Thirdly, there’s “talent”. Talent in the modern, connected world go where the meaning is. They’re no longer content with just the security of a salary, they want much more. They want to create meaning, they want lives of balance and beauty.
This will become even more so, as many routine tasks will be done by machines, with AI becomes ever more sophisticated. Which will leave us with the question - what would “human work” look like then?
I believe it will be the work of creativity and meaning, of craft and depth.
Efficiency has pushed to become machine-like. But we’re made of flesh and blood and heart. Our true humanity is in what we feel, and what we create and what we love.
Perhaps rather than just chasing after the wonders of tech and the lure of tech start-ups, we should look at our art and makers’ community to create a truly unique business (and human) culture in Cincinnati.
Creative thinkers and makers give their communities joy, connection, inspiration, and spark though-provoking critique of our economic, political and social systems — stimulating debate and thinking in communities, spurring them to grapple with ideas, and become engines for social progress.

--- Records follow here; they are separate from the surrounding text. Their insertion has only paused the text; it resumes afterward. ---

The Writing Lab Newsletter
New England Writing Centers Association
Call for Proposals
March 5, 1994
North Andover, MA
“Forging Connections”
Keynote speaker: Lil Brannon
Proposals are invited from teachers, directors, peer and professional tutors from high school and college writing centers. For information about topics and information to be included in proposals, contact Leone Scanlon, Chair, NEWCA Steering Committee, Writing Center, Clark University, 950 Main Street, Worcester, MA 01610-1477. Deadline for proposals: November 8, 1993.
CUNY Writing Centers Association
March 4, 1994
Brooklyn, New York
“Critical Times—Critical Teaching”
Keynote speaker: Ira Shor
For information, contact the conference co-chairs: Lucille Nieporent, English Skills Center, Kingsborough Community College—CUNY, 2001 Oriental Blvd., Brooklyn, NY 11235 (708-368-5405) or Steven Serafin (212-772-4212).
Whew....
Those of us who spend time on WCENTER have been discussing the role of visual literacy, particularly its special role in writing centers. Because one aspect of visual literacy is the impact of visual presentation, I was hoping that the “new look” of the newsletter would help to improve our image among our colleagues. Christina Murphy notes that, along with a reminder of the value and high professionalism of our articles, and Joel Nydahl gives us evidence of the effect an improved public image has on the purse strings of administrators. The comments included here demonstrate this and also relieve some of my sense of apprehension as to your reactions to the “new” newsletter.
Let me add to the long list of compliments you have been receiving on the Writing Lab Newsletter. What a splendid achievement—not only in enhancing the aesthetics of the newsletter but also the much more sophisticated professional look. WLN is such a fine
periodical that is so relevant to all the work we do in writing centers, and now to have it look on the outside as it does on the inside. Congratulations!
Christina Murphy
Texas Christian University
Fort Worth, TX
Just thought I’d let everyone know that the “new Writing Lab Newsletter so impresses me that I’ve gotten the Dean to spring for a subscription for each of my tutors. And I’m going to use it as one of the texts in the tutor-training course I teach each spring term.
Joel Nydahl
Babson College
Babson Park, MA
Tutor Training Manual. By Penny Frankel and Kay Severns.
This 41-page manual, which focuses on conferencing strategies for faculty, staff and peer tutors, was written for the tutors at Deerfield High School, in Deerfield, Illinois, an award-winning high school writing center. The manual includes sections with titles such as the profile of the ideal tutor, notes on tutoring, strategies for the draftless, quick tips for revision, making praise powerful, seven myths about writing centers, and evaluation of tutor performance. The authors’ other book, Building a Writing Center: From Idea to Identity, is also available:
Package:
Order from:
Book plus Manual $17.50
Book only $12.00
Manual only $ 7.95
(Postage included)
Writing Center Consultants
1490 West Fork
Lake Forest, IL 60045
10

Cincinnati has a uniquely vibrant art community and many brilliant designers, whose talents have often been used to sell people stuff — rather than for the edification of the human spirit.
It’s obviously not an either/or situation. Art and business need each other. But not as separate entities, as integrated systems for whole humans.
In expanding this conversation, I hope to highlight some of the companies, organizations and start-ups that pursue this ideal in the next few months.
After all, in a time when everything that can be done more efficiently will be done by machines, being human is the ultimate differentiator.